======== Document source ========
Le directeur de la stratégie d’Outscale insiste lui aussi sur le coût du trafic sortant des hyperscalers, qui constitue selon lui une « forme de vendor locking, non pas technologique, mais commercial […]. Sortir pour utiliser un autre cloud s’avère extrêmement cher. Pour une entreprise, qui réalise une analyse ROI, la durée d’amortissement d’une telle action décourage ce genre d’initiative, créant un verrouillage de fait. »
Le combat de la notoriété
Le principal frein à l’adoption de Scalingo serait, aujourd’hui, la notoriété. « Dès lors qu’un client nous considère par rapport à un équivalent PaaS, américain ou d’une autre nationalité, en général nous avons gagné », assure son cofondateur.
Le marketing et « le techno-marketing » sont des leviers puissants des fournisseurs cloud extra-européens. Leurs dépenses de communication sont conséquentes. Scalingo veut donc progresser sur ce domaine de la notoriété. « Notre produit est bon. Il nous faut travailler à être plus connus. »
Pour financer ces investissements, l’entreprise prépare actuellement une levée de fonds, sa première depuis sa création, annonce Yann Klis. La plateforme PaaS cherche à lever entre deux et quatre millions d’euros d’après nos informations.
La sécurité se démontre avec les certifications
Outre le marketing, Scalingo continue d’investir dans sa technologie, « avec de nouveaux produits dans les cartons », et dans la sécurité. L’éditeur se revendique déjà comme « première PaaS française et européenne certifiée ISO 27001 et HDS ». Il a par ailleurs engagé la procédure de certification SecNumCloud – dont dispose déjà Outscale.
Yann KlisCofondateur et PDG de Scalingo
« La cybersécurité est une thématique forte. Elle le sera encore plus à l’avenir » prévoit Yann Klis. Ce critère gagnerait encore en importance dans les appels d’offres cloud. Le sérieux dans ce domaine doit être « prouvé. Et la preuve passe par les certifications. C’est un vrai différenciateur. »
La souveraineté constitue-t-elle également un argument ? Les représentants des deux acteurs français s’accordent pour considérer que la souveraineté seule ne suffit pas, même si la problématique de l’autonomie stratégique s’impose de plus en plus dans les débats.
« La souveraineté, ou la nationalité, seule, ne suffit pas. Il faut aussi un bon produit, voire un très bon, comparable en termes de prix, de performances et d’expérience. Dans le cas contraire, le client, même dans le public, trouvera des raisons pour ne pas acheter local », prévient Yann Klis.
Des entreprises utilisatrices de cloud en pleine contradiction ?
« La souveraineté est un critère que le décideur peut prendre en compte, ou pas. Être souverain est loin de satisfaire à toutes les exigences. L’acheteur n’optera pas pour du souverain si c’est synonyme de prix supérieur, de services en moins, ou de support client insuffisant (…). Il ne doit pas y avoir d’ombres au tableau », confirme David Chassan.
Sur le secteur public, les deux fournisseurs observent des évolutions favorables. La « volonté se transforme en réalité », se réjouissent-ils. Même si la commande publique peut encore progresser et que « la transformation prend du temps ».
Du côté du privé, qui à l’image des membres du Cigref, s’expose à une dépendance technologique et à une vulnérabilité en matière de négociation tarifaire, la situation serait plus contradictoire.
Tout comme dans le passé signer avec IBM était une assurance tout risque pour un DSI, choisir un hyperscaler est aujourd’hui une solution consensuelle qui n’impliquera pas, ou peu, la responsabilité des décideurs IT. Opter pour des alternatives nécessiterait au contraire « une démarche supplémentaire, de l’argumentation et en quelque sorte une prise de risque », comparent David Chassan et Yann Klis, qui invitent les entreprises à « se saisir à nouveau des enjeux d’autonomie ».
Mis à jour le 2 juin avec des exemples d’utilisation de Scalingo.
======== Informations fournies ========
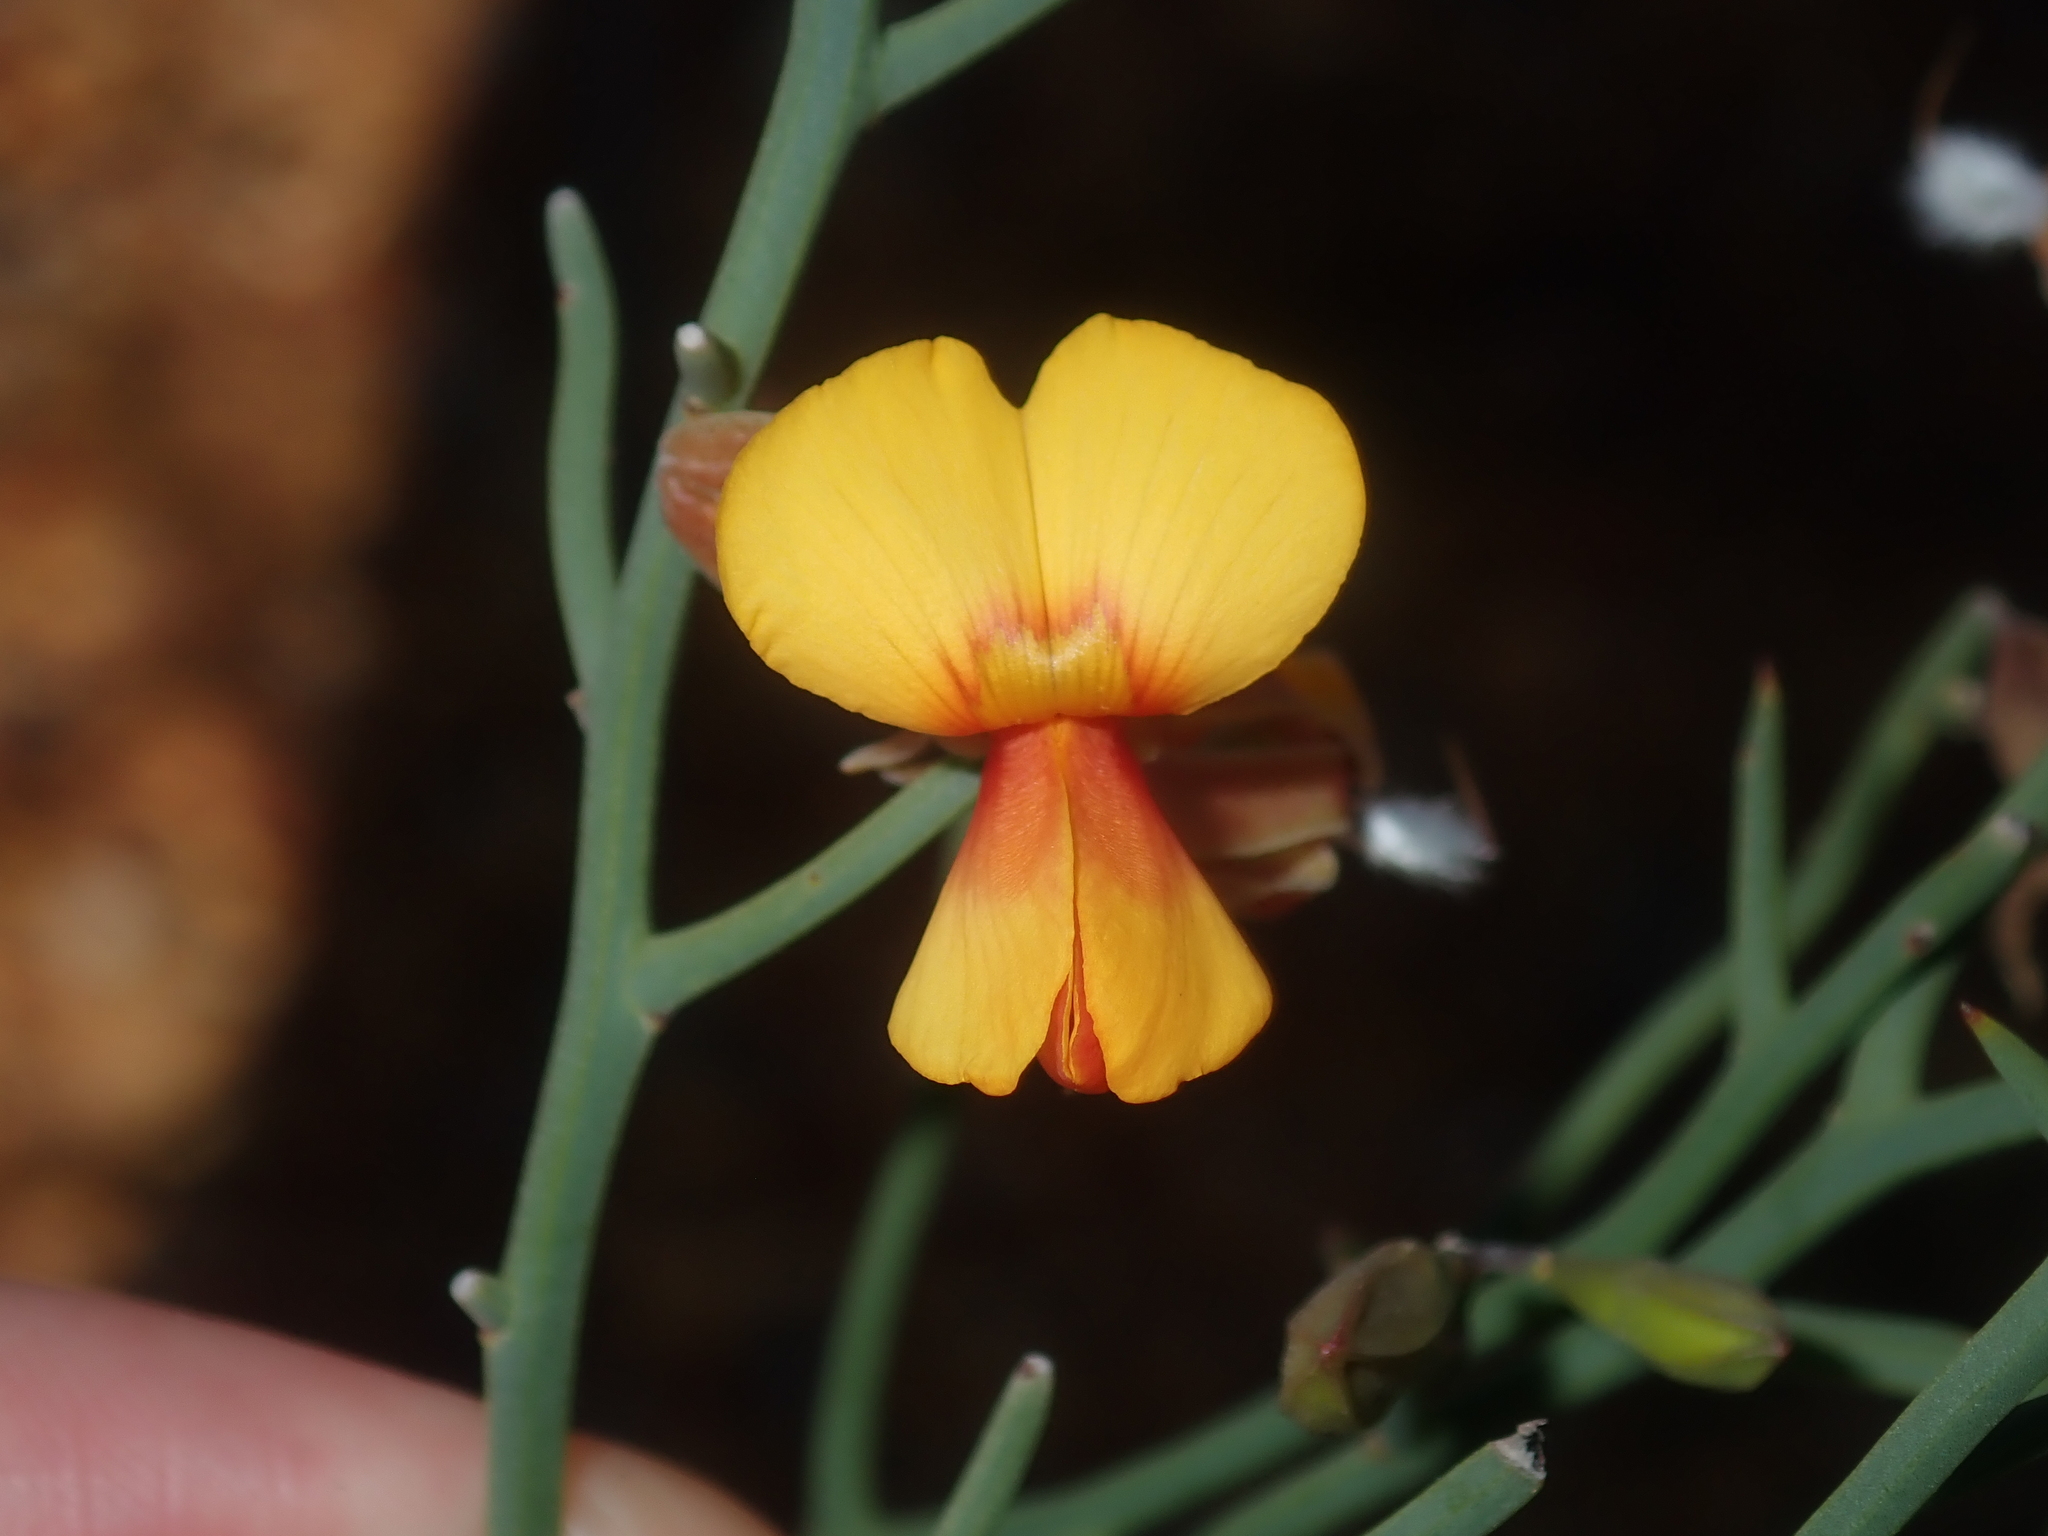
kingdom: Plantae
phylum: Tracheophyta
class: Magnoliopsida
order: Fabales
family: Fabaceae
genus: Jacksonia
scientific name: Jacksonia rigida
========
→ Travail demandé:
**a.** D'après l'article sur Scalingo et Outscale, quel montant la plateforme PaaS cherche-t-elle à lever ?
**b.** Recopiez sans modification le passage de l'article qui commence par « La souveraineté constitue-t-elle » et se termine par « prévient Yann Klis. ».
Ces données constituent un matériau distinct de l'article.

→ Corrigé de l'exercice:
**a.** Entre deux et quatre millions d'euros.

**b.**
La souveraineté constitue-t-elle également un argument ? Les représentants des deux acteurs français s’accordent pour considérer que la souveraineté seule ne suffit pas, même si la problématique de l’autonomie stratégique s’impose de plus en plus dans les débats.
« La souveraineté, ou la nationalité, seule, ne suffit pas. Il faut aussi un bon produit, voire un très bon, comparable en termes de prix, de performances et d’expérience. Dans le cas contraire, le client, même dans le public, trouvera des raisons pour ne pas acheter local », prévient Yann Klis.